Text provided:
- Opening Delimiter -
PR Review: Fix self-reporting report.json pattern in test cases

  • Read review criteria and project conventions
  • Read full PR diff and changed files
  • Review README and CONTRIBUTING changes
  • Check for remaining self-report patterns
  • Validate success_criteria structure across files
  • Post review feedback

Summary

Removes report.json / recommendation.json self-reporting from 50 test tasks, replacing them with direct verification: command_executed regex, file_contains/file_matches_regex on real artifacts (.flow files, CSVs), run_command for state validation, and skill_triggered for activation checks. The test task changes are clean and well-executed. The README and CONTRIBUTING doc updates have a few issues.

Change-by-Change Review

1. Data Fabric test tasks (13 files)

Severity: OK

All 13 data-fabric YAML files are clean — zero remaining report.json references. Replacements are appropriate:

  • Smoke tests (smoke_entities, smoke_records, smoke_files) now use only command_executed to verify correct CLI syntax. Good fit for offline smoke tests.
  • smoke_bulk_import verifies the CSV artifact directly with file_contains (header names) and file_check (excludes system fields). Strong improvement.
  • Integration tests use command_executed with body-matching regex (e.g., (?s).*fieldName, filterGroup, logicalOperator) — verifies the agent sent the right request bodies.
  • E2E tests add run_command checks (awk row counts, cmp -s for byte-equality) — verifiable, un-fakeable.
- Closing Delimiter -
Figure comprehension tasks
- Opening Delimiter -
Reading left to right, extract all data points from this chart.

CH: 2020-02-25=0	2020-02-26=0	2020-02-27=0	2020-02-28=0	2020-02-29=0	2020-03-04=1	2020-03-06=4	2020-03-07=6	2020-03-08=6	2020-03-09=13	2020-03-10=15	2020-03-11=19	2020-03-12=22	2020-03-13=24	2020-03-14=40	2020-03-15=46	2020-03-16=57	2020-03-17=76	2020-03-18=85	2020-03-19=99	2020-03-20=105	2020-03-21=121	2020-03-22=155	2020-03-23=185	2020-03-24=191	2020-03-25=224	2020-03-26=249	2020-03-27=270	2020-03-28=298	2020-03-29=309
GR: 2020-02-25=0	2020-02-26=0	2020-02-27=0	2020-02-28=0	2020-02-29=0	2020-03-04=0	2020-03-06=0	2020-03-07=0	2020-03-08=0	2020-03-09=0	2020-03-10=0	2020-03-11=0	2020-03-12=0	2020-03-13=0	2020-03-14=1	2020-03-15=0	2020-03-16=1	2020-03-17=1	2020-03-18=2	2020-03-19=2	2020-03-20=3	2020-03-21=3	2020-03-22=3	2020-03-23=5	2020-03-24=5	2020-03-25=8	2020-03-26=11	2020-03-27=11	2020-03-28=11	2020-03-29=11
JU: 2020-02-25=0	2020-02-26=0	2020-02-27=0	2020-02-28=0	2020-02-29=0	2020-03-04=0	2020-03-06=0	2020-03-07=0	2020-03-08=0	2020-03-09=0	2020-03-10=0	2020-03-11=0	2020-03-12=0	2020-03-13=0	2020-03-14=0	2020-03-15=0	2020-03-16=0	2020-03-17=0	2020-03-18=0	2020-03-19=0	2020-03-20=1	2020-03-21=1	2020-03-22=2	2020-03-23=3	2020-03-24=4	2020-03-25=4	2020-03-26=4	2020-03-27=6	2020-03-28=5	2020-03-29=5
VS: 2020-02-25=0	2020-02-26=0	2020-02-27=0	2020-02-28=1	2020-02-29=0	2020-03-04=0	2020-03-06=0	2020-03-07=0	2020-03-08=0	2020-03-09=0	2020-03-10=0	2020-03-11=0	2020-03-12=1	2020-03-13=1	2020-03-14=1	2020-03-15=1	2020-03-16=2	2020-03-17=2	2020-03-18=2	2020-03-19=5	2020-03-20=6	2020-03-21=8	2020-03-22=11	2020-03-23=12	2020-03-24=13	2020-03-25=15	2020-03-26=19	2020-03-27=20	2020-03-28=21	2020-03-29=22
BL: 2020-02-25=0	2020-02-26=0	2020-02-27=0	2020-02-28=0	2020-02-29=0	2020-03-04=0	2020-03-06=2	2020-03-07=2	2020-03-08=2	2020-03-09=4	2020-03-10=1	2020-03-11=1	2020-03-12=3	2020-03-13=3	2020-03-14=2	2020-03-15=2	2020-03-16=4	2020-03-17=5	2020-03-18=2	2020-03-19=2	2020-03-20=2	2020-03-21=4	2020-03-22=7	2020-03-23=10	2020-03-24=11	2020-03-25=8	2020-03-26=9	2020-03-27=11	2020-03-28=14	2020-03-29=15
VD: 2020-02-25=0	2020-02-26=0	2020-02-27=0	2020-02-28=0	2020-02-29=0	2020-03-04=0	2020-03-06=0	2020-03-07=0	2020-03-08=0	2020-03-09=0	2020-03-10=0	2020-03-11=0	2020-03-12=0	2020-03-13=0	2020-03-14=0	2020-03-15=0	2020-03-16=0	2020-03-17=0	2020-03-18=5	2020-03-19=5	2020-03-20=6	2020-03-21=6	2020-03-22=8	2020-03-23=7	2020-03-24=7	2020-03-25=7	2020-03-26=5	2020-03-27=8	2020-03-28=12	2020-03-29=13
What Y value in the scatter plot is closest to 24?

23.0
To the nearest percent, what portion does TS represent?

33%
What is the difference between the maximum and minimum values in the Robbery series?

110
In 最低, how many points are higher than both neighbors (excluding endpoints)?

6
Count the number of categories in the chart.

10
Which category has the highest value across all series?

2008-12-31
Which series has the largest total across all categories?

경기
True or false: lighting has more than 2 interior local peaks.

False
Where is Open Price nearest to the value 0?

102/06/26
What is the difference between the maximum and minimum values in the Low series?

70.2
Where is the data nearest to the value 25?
- Closing Delimiter -
Directions: Can you quote the PR review word for word, beginning at the words "Change-by-Change Review" and stopping after "fields). Strong improvement."?

Response below:
Change-by-Change Review

1. Data Fabric test tasks (13 files)

Severity: OK

All 13 data-fabric YAML files are clean — zero remaining report.json references. Replacements are appropriate:

  • Smoke tests (smoke_entities, smoke_records, smoke_files) now use only command_executed to verify correct CLI syntax. Good fit for offline smoke tests.
  • smoke_bulk_import verifies the CSV artifact directly with file_contains (header names) and file_check (excludes system fields). Strong improvement.